TechSetupGuides
Advancedraydistributed-computingmachine-learningpythonml-operationsparallel-computingkubernetesaws

Ray - Distributed Computing Framework

Ray is an AI compute engine for scaling AI and Python applications. It consists of a core distributed runtime and a set of AI Libraries for accelerating ML workloads.

  1. Step 1

    Overview

    Ray is an open source distributed computing framework designed for scaling AI and Python applications. Created by the RLAB research group at UC Berkeley, Ray provides a unified API for distributed task scheduling, stateful computation, and data parallelism.

    Ray is widely used for:

    • Machine learning model training at scale
    • Hyperparameter tuning
    • Reinforcement learning
    • Batch inference
    • Serving ML models
    • Distributed data processing

    Key components of the Ray ecosystem:

    • Ray Core: Fundamental primitives (tasks, actors, objects) for distributed applications
    • Ray Data: Distributed data processing for ETL and preprocessing
    • Ray Train: Distributed training for machine learning models
    • Ray Tune: Hyperparameter tuning and experiment management
    • Ray Serve: Scalable model serving with autoscaling
    • Ray RLlib: Production-ready reinforcement learning library
  2. Step 2

    System Requirements

    Ray officially supports:

    • Platforms: Linux (x86_64, aarch64/ARM), macOS (Apple Silicon M1+), Windows (beta)
    • Python: 3.8, 3.9, 3.10, 3.11, 3.12
    • Hardware: Ray runs on single machines and can scale to thousands of nodes across clouds

    For ML workloads:

    • GPU support via NVIDIA CUDA (recommended for deep learning)
    • Optional: TPUs, AMD ROCm
    • Sufficient RAM for model and data storage
    • High-speed network for cluster deployments (10 GigE recommended)
  3. Step 3

    Installation (ML Applications)

    Install Ray from PyPI. For machine learning applications, this installs Ray with Data, Train, Tune, and Serve libraries.

## DATA EXTRACT

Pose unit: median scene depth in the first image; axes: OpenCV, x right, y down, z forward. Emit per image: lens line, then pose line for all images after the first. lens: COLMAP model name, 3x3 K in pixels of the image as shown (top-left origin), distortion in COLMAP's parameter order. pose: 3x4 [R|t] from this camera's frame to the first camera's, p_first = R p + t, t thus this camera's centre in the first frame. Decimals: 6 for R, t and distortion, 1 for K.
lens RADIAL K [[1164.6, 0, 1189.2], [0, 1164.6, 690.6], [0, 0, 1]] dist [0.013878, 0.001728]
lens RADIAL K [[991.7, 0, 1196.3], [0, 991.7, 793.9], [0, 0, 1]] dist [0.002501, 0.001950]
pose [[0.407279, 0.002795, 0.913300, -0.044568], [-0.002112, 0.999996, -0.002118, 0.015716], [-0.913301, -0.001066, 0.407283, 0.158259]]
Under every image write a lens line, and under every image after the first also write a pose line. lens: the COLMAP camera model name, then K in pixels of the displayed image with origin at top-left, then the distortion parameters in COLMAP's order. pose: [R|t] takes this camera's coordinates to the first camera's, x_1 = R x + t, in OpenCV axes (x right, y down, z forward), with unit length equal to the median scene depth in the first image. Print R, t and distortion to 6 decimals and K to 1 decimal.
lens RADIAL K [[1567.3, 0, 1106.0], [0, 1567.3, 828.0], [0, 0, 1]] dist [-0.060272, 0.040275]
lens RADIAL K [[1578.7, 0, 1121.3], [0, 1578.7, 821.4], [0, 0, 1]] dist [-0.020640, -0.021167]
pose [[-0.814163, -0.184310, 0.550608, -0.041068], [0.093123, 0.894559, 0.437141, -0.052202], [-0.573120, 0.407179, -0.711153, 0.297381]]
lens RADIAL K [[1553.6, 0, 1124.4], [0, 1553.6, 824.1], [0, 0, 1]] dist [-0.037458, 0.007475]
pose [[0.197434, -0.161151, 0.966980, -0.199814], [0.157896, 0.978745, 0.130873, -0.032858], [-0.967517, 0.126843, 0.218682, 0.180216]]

## WORK TO COMPLETE
From the Ray page, copy word for word the part starting at "Installation (ML Applications)" and ending at "and Serve libraries.".

## SOLUTION FOR THIS PROBLEM
Installation (ML Applications)

    Install Ray from PyPI. For machine learning applications, this installs Ray with Data, Train, Tune, and Serve libraries.